|My mom and dad on their wedding day|
Dad was finally getting ahead in life. He was 48 and a recent college graduate; leaving school in 9th grade for the school of hard knocks. My dad was a likable individual, he smiled and sang all the time. He had a beautiful voice and would often tell me stories of winning singing contests.
One story he told over and over, laughing while he told it as though it just happened. He was about 12 and there was a talent contest in Chelsea, the city where he lived. He got up on stage, got so nervous that he pee'd his pants. Instead of running off the stage, he began singing, "Give me five minutes more..." He completed the song, got a standing ovation and won the contest.
My dad appeared fearless to me. He taught me so much just by what he did and how he was in life. He worked hard, loved his family and making people happy. Dad was an excellent party host.
One night in January 1979, my dad took us all out to dinner to the Hilltop Steak House. I was psyched. I loved going out to dinner with my family, it was always a big treat. This one night, the restaurant was crowded and we had to wait. We waited in the lounge. I was finally of legal drinking age so I was able to have a drink with my dad. Yay!
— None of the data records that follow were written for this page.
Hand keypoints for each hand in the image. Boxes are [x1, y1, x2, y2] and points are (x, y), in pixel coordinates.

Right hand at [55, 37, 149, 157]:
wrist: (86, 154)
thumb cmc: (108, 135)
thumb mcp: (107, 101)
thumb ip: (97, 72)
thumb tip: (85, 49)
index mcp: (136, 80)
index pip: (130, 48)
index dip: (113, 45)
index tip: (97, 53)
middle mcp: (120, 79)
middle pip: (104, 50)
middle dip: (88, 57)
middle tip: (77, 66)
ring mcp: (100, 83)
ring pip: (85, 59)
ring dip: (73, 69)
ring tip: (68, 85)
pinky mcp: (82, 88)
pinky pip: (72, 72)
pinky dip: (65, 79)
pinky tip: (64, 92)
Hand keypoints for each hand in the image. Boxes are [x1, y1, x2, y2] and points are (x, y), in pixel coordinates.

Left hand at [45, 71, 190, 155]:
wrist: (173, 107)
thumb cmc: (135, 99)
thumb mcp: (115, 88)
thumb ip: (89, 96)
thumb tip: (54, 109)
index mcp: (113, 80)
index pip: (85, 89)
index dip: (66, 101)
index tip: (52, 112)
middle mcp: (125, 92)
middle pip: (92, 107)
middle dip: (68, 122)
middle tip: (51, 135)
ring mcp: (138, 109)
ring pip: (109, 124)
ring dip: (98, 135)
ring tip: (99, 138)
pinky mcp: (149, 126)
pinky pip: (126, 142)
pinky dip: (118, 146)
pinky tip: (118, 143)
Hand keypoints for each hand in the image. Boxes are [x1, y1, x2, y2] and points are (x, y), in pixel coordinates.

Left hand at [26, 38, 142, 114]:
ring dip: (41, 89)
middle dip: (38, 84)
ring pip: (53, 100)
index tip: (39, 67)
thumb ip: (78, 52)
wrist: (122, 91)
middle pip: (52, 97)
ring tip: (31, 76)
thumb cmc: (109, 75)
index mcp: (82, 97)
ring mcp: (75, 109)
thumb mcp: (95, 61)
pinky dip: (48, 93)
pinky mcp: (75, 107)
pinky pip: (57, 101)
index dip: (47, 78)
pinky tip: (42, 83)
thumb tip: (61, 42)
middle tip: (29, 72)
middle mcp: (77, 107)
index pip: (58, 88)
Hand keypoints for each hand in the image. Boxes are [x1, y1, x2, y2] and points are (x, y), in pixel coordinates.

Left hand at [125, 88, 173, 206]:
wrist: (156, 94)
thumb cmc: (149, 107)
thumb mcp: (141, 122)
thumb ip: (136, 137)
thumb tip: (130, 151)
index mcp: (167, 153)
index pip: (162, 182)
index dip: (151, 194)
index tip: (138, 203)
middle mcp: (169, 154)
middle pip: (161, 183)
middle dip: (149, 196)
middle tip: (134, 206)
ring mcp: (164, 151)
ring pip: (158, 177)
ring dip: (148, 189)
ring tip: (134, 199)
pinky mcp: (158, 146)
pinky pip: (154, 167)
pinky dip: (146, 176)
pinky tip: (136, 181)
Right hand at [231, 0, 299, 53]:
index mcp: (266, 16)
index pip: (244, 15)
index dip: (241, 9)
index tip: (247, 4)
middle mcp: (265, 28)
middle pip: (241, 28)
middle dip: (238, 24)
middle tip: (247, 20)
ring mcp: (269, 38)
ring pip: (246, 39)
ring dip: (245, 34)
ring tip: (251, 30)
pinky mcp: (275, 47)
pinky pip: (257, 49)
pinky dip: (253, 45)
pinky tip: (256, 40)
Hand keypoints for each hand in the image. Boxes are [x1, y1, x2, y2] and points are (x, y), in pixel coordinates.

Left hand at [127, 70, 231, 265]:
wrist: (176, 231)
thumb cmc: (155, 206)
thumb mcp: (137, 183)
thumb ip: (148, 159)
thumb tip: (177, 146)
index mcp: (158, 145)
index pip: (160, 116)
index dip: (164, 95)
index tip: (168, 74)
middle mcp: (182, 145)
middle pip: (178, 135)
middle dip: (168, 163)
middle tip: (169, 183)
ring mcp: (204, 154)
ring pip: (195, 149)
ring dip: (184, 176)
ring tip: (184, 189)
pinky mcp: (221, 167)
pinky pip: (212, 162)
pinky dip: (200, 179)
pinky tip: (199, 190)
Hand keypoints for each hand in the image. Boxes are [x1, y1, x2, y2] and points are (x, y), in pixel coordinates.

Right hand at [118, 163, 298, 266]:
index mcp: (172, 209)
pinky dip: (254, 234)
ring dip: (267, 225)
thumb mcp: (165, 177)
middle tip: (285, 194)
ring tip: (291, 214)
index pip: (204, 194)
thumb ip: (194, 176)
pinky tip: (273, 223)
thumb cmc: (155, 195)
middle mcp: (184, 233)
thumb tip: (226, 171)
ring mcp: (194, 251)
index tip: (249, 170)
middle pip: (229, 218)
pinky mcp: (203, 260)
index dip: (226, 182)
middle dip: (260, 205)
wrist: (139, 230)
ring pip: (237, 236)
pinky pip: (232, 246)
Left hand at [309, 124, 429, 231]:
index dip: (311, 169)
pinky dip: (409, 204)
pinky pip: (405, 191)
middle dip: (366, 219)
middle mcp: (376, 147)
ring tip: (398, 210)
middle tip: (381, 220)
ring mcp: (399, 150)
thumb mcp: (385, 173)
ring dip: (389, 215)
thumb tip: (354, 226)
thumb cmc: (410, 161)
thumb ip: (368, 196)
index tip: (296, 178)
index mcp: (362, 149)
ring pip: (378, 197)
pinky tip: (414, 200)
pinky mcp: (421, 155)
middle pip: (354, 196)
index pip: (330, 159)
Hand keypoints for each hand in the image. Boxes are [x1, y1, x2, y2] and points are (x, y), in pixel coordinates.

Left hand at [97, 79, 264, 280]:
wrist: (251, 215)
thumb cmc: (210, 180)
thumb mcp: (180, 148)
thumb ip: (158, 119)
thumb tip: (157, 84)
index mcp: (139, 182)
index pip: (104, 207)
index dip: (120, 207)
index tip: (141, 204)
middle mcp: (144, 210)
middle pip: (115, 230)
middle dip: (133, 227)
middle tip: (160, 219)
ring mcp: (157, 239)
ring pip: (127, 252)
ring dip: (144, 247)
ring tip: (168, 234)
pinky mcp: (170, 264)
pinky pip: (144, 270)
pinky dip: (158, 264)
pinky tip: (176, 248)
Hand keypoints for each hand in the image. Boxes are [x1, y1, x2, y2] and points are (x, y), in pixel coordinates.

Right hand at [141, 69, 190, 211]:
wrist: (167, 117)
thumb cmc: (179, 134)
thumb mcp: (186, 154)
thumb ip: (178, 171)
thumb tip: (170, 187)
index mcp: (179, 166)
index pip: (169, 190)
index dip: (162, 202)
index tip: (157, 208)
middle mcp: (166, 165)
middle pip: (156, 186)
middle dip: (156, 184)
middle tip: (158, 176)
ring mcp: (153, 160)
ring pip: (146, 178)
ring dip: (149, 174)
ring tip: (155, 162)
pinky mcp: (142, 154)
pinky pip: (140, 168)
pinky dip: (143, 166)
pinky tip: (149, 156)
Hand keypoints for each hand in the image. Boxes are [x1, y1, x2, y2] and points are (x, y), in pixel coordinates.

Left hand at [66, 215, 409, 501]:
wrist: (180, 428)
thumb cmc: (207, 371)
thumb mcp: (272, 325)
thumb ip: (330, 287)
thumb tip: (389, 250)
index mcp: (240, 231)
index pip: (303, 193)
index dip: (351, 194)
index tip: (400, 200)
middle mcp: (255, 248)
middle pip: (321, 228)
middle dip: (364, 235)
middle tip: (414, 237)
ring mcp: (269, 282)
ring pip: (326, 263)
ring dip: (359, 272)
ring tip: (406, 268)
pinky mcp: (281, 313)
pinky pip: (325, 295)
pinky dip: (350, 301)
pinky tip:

My dad took a sip of his High Ball and he immediately became ill. He broke out in a sweat and was feeling nauseous. We had to leave, we couldn't stay at the restaurant, he was sick. I remember coming home with my dad, making him saltine cracker sandwiches with a slice of butter slapped between the two crackers and a cup of coffee. Food that I now know was the WORST food for me to feed him. I was making his situation worse.
Dad went to the ER and he underwent tests and an operation; prognosis was Pancreatic Cancer with 6 months to live. It was crushing news, but my dad, the fighter that he was, didn't let it get him. He knew he was going to die and he felt bad that he was leaving my mom at such a young age. Instead of becoming depressed, Dad prepared my mother.
My dad and my mom used to go for walks along the beach. I'm not sure exactly what my dad was telling my mom, but I do know that my dad was preparing her for his death. It was sad but also sweet to see them drive off for their daily walk along the beach. Their days together were numbered and my dad was going to make them count. He did.
Dad withstood chemotherapy and radiation treatments. Both made him more ill and seemed to piss off the cancer cells; they spread like a ferocious lion eating it's way through a hen house. My dad was fading fast.
His last words to me, which I believe changed the course of my life were, "Susie, you are partying too much. You are going to drop out of school like your sister. Please don't be a disappointment to me. You are better than that, make me proud." I never forgot dad's words. Words that truly saved me. He died the next day.
Dad died after 7 months of suffering; the day he passed was the worst day of my young life. I lost the only person in the world who encouraged me and often approved of me. He left this world disappointed in me; I didn't have his approval and that was crushing.
On the day that dad passed, I promised my mom that I'd take care of her when she became an old lady. Maybe I was trying to seek my dad's approval from the other side? My mom laughed at my promise, never believing it would come true.
I spent my life building a successful career. I became an over achiever. My dream of being a 3rd grade school teacher went out the window because the salary wouldn't afford me the opportunity to take care of my mom. My mother NEVER thought that I would be here care giver, she expected it to be one of my other sisters.
Only when I bought a house for the 2 of us in 1998 did she believe me. Years have passed since my mom and I became roommates. I am now witnessing the slow death of my mother, which is just as heart wrenching as watching my dad die in gut wrenching pain brought on by cancer.
Often, I find myself praying for my mom's end day to come soon, it's horrible to watch her quality of life diminish. Her loss of control over her life is the hardest part of her decline to watch. She blames me for her inabilities and has begun to tell me that she doesn't love me. It used to hurt and make me cry; not anymore.
I have done all that I can do for my mom. I miss her every day, even though she lives in the same house. I miss how she used to help me in the house. How I would come home and my dishes would be done and the sink would be clean. I miss how she used to make me mushroom soup. I'd call her from an airport somewhere and tell her what time I'd be home. She always had something hot and ready for me to eat when I got home after a long trip. It didn't matter if it was 1 AM, mom was always up and greeting me.
I do wish my dad could have lived longer so that I could have had more memories with him. Instead, I got the gift of my mom. We have had some awesome times together and some extremely difficult ones too. I'm sure if there's a life after death, my dad approves.
So... it's not easy watching ones parents die, but what I'm learning is that there's a blessing hidden in every relationship we have with other humans on Earth. You, my reader, you too are a hidden blessing in my life. Thank you for reading my words and encouraging me to write every day so that you can find my prose.